Thursday, August 16, 2007

Factory Girl

After watching a whole slew of really bad Summer bombs, I decided to take a step back and watch a movie I thought may actually be good. Factory Girl is about the relationship between Edie Sedgwick (Sienna Miller), and Andy Warhol (Guy Pierce). The movie follows them as Edie joins Andy in his "The Factory" the studio the where he created his art house hit films staring Edie. Essentially the movie tells her story as she is thrust into stardom, the only true star in a sea of superficiality.

This is, of course, a revisionist story, but since I don't really know the true history, I can't attest to how accurate it is. One thing I do know is that her relationship with the Bob Dylan character (played with mediocrity by Hayden Christiansen) was entirely fictional. This isn't really important, though. At its core, it's about Edie wrestling with her fame, rebelling against her parents, and being used by Warhol.

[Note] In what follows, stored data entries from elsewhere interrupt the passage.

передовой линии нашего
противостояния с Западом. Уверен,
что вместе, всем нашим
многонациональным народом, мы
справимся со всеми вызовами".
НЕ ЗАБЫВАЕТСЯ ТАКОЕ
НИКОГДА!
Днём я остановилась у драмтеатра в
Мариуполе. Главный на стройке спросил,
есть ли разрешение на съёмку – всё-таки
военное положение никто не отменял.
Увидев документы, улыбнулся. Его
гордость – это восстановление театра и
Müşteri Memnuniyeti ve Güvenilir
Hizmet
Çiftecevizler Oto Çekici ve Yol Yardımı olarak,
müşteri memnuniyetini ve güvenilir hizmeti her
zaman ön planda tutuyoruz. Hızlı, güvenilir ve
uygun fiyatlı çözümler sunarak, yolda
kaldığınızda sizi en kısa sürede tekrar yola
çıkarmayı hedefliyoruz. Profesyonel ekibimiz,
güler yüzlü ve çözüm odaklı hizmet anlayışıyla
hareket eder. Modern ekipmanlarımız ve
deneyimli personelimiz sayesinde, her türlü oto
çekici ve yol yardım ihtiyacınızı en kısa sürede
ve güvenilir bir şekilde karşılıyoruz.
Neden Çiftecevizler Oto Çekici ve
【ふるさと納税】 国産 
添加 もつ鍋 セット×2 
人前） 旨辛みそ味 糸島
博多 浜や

Miller and Pierce both play their roles magnificently. Pierce captures the performance the Warhol himself created. Everything is chic, and oh so pretentious. Every word mapped out to support his outsider art personality. Miller portrays the glowing on the outside, empty on the inside Sedgwick. There are certain scenes where she genuinely captures the horror that she must have been feeling, having all her innermost feelings and secrets stripped from her and shown on screen. Jimmy Fallon plays Chucky, one of Edie's oldest and closest friends. He falls into the art scene, and in the end manipulates Edie more than anyone else. The only genuine person around her is the unnamed Dylan character that Edie falls for. In one wonderfully uncomfortable scene, he visits Edie in the factory, and makes Warhol feel out of place in his own studio.

It's tough, because despite how intriguing the story is, the script is not all that strong. Warhol seems to talk almost exclusively in one liners, and it seems that every line Sedgwick has to outline her inner turmoil. The entire script is carefully composed, and would normally fall flat. However, in the context of this pretentious time, with these pretentious characters, a pretentious script seems to work. It does sound like the deliberate dialog that the characters might actually have spoken.

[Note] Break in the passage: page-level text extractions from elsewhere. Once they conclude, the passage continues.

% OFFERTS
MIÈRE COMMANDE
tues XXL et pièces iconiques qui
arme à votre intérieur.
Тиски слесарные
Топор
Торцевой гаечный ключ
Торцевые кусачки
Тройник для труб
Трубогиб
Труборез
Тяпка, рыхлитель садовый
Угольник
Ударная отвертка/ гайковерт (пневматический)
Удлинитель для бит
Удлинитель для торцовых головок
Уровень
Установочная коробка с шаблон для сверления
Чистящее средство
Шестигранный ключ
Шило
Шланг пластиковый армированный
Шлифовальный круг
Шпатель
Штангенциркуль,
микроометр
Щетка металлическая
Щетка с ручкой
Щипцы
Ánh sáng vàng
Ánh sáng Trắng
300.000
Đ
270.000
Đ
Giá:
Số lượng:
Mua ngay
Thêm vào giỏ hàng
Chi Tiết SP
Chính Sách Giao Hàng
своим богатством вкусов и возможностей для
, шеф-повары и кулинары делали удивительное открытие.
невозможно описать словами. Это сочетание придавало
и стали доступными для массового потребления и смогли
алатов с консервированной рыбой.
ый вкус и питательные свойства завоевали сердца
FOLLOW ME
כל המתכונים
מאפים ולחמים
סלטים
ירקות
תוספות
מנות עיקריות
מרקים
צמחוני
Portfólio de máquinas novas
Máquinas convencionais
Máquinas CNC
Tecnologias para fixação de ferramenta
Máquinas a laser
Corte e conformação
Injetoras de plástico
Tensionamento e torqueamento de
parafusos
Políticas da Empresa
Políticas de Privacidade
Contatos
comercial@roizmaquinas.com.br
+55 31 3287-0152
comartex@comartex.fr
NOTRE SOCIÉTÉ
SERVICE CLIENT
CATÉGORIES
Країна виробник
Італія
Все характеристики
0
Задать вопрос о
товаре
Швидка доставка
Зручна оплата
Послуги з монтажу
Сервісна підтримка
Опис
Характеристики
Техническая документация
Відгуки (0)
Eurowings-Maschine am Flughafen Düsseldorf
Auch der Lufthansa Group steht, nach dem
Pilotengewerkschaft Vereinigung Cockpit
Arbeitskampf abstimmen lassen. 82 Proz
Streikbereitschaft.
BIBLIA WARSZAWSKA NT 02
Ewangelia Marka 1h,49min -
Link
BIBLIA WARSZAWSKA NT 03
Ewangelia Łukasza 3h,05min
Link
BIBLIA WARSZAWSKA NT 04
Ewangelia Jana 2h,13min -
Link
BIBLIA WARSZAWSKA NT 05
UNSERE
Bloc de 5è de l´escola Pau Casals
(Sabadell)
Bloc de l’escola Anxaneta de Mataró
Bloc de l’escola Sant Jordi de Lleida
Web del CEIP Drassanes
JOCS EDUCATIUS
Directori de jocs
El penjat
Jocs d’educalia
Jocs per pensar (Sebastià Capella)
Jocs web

This is an emotionally driven tale of Edie as she leaves her affluent family and enters the art world head first. She gets used up, and thrown out. The more she loses grip on reality, the more it comes crashing down on her. It paints Warhol, and that whole scene in an absolutely negative light- in a world of anarchy with Warhol as the twisted self-serving ring master. Factory Girl is a heart-wrenching story with Edie Sedgwick stuck in the middle.